To put it mildly, it's been a bad week for cloud computing. First of all word got out that Microsoft, the keepers of the data for users of Sidekick phones completely hosed the data. I mean kaput, gone, vanished. See you later, bye. If you don't have a back up, you are pretty much screwed because the keepers of the data have committed the ultimate sin and lost it.
Meanwhile, the The Unofficial Apple Weblog reports that MobileMe might be having a data leak and letting people randomly see the contents of your address book. This is the kind of nightmare scenario that cloud computing naysayers always seem to bring up, but we quickly dismiss as not likely to happen. Well, it did happen and it happened twice in one week.

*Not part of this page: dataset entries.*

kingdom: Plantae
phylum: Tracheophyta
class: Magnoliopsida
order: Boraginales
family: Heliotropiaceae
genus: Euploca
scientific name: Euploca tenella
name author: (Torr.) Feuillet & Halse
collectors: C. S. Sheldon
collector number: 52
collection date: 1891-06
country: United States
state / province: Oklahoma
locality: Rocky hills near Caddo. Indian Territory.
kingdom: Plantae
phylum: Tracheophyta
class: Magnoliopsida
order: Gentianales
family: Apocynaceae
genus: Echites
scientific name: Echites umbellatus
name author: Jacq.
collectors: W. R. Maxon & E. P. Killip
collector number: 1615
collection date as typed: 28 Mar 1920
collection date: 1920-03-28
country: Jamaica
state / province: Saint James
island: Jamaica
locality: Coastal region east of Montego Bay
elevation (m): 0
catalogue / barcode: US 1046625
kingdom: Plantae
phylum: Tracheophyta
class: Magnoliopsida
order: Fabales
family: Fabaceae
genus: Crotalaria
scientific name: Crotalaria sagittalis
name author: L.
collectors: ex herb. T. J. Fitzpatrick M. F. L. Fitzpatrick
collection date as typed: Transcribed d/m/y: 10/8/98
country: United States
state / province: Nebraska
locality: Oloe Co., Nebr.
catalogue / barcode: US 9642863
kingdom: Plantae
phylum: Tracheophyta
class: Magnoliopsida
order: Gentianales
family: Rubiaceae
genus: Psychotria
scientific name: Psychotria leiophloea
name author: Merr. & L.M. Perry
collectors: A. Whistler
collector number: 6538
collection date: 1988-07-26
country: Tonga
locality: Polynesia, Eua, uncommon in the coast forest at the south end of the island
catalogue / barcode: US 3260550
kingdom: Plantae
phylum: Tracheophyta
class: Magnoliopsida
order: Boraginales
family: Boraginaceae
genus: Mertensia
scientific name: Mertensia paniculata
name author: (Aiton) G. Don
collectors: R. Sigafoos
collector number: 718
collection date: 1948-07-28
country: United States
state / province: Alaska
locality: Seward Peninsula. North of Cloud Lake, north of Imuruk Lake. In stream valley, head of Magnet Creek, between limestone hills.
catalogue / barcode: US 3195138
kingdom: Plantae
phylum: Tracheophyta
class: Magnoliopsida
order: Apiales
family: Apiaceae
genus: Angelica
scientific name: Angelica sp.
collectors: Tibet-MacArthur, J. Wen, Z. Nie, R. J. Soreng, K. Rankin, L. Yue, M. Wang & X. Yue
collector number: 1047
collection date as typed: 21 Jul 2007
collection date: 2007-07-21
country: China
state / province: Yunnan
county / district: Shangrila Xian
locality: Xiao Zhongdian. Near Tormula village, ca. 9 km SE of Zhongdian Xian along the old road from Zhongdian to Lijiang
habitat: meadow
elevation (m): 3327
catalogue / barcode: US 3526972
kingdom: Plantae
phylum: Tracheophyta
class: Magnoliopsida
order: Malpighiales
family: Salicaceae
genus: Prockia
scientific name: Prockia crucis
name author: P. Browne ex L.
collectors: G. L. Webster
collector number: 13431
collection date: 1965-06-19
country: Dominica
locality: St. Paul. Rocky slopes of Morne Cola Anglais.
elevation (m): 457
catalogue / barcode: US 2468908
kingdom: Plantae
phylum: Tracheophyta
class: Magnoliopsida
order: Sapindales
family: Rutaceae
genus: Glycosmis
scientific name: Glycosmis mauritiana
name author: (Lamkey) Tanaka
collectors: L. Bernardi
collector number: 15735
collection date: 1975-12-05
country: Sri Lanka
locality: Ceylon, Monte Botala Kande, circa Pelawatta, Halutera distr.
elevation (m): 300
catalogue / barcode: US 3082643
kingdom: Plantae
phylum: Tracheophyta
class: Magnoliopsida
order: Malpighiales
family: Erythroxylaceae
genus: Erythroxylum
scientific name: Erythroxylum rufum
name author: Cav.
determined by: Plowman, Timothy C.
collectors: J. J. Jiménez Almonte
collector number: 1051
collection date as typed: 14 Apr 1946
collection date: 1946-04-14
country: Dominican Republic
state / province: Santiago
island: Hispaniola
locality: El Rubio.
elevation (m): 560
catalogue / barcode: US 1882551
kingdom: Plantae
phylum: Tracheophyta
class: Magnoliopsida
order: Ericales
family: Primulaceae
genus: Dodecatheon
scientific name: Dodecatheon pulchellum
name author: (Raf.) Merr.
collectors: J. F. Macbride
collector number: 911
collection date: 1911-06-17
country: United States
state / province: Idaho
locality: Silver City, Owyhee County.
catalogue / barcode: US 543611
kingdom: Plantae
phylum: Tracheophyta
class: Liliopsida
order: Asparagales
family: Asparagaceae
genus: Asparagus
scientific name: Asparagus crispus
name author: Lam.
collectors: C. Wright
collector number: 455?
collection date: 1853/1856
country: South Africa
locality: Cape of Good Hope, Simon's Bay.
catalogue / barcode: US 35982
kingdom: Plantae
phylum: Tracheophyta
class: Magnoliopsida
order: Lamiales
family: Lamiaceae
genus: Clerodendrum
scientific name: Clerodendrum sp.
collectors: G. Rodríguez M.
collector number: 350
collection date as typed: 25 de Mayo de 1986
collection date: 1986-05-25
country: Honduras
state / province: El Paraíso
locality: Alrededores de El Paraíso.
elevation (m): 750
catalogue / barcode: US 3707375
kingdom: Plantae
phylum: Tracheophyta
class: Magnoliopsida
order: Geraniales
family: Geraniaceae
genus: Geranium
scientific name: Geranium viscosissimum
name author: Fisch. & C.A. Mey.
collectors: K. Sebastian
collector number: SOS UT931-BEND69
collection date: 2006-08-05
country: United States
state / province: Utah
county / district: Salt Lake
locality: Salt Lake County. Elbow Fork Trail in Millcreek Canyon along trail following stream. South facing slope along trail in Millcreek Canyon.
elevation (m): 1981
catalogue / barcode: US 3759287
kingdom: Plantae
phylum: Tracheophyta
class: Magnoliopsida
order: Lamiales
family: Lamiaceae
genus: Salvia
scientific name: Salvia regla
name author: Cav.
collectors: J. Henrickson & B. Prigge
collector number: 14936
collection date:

We're Not Talking an Outage Here
Last month, I made fun of they hysteria that developed when Gmail went down for a few hours in my post, The Day Gmail Stood Still: A Tale of Horror, but losing a service for a few hours is a minor annoyance. Losing your data? That's catastrophic and there is no sugar coating it. That these two cloud computing doomsday scenarios were perpetrated, not by some Mom and Pop cloud company, but by two of the largest computing organizations, Apple and Microsoft, makes the situation all that much worse.
Tough to Defend
As a fan of cloud computing, I tend to dismiss the control arguments I hear when people say they won't let their data out of their sight. The easiest argument here, which frankly is the one that vendors always seem to say, is that your data is probably safer with them than it is with you. After all they have fail-safe systems, back-ups of their back-ups and your data is safer with them because you won't be as thorough. What's more their reputation is on the line, right? If something like this happens, well their whole business model is basically up in smoke.
Apple and Microsoft Are Not Pure Cloud Vendors
If Google or Salesforce lost or leaked data in this fashion, it would be truly a monumental failure since this is what they do for a living. That it was Apple and Microsoft, is still horrible, but this is not their primary business model. They still sell other services, hardware, software and so forth. The cloud business is a sideline and maybe that's the problem.
As we navigate this new way of computing, let's not panic and throw the baby out with the bath water, but neither can we idly dismiss data backup and data leak concerns as the worries of control freaks. It's something we should all be concerned about. Something we should all be asking hard questions about and something we need to take much more seriously because next time, the data could be yours and it won't be so abstract. Remember it's ultimately your data and always make sure there is a way for you to back it up locally so that you have a copy too in case your vendor turns out to be someone incompetent, like say Apple or Microsoft.
Cloud computing means more than hosting your data on the Internet.
True cloud computing means that your data and the services that you use to work with that data are not only out on the Internet, but that they are also replicated across multiple data centers that are geographically diverse.
Obviously, Microsoft's Sidekick data was NOT contained in a 'Cloud-based' system. It was contained in a single system that was not being backed up that just happened to be connected to the Internet. They may have called it a cloud . . . but obviously it was not.
While I appreciate the subtle distinctions of your definition, what you describe is how it was supposed to work. What this situation proves is not that this isn't an example of cloud computing because I would argue that it is, but that Microsoft failed the most basic requirements as a cloud vendor. It was definitely cloud computing in my view, just done very poorly.
Thanks for reading and for taking the time to comment.
I would like to suggest that Microsoft (through Danger, its cloud subsidiary) did have a real cloud -- but that it failed, perhaps due to an encryption key or other database failure, instantly replicated throughout all geodistributed locations. In other words, I strongly suspect that this is a lesson in the need for real incremental ground-based backup of the cloud, something which is often neglected.
That's an excellent thought, jbrickman. Encryption key corruption and really any problem with the data would be the Achille's heal of the cloud, wouldn't it, because the corruption would be replicated across all copies of the data within moments.
I'm not quite technical enough to understand how the encryption key corruption could cause such a problem, but it seems like those who are paid to maintain the data would be aware of such a danger, no? And would plan for such a possibility? I don't think even a plausible explanation would excuse the data loss. It's up to Microsoft to make sure it doesn't happen.
Thanks for the conversation here. It's great when readers respond and get into a discussion around what I've written. I really appreciate it.
That's exactly correct, Ron. No matter what kind of system you have, no matter what kind of challenges your data eventually faces, the bottom line is that you need to have a backup. And even better is a backup of the backup.
I believe Ken Hess (who is our Linux blogger) writes frequently about virtualization. If we come across meaningful stories in those areas, you can be sure we will be writing about them. Definitely interesting areas of computing and worth writing more about.
Regarding the Microsoft data loss, I'm not sure why you believe "Cloud Computing" has taken a hit from this data loss. Is there something fundamental within the paradigm that would have allowed this data loss to occur that would not have allowed it to occur in any other situation? Why blame Cloud Computing?
It seems to me that data storage is a general problem that exists under any number of technologies, not just under cloud computing, and therefore should be treated as general problem.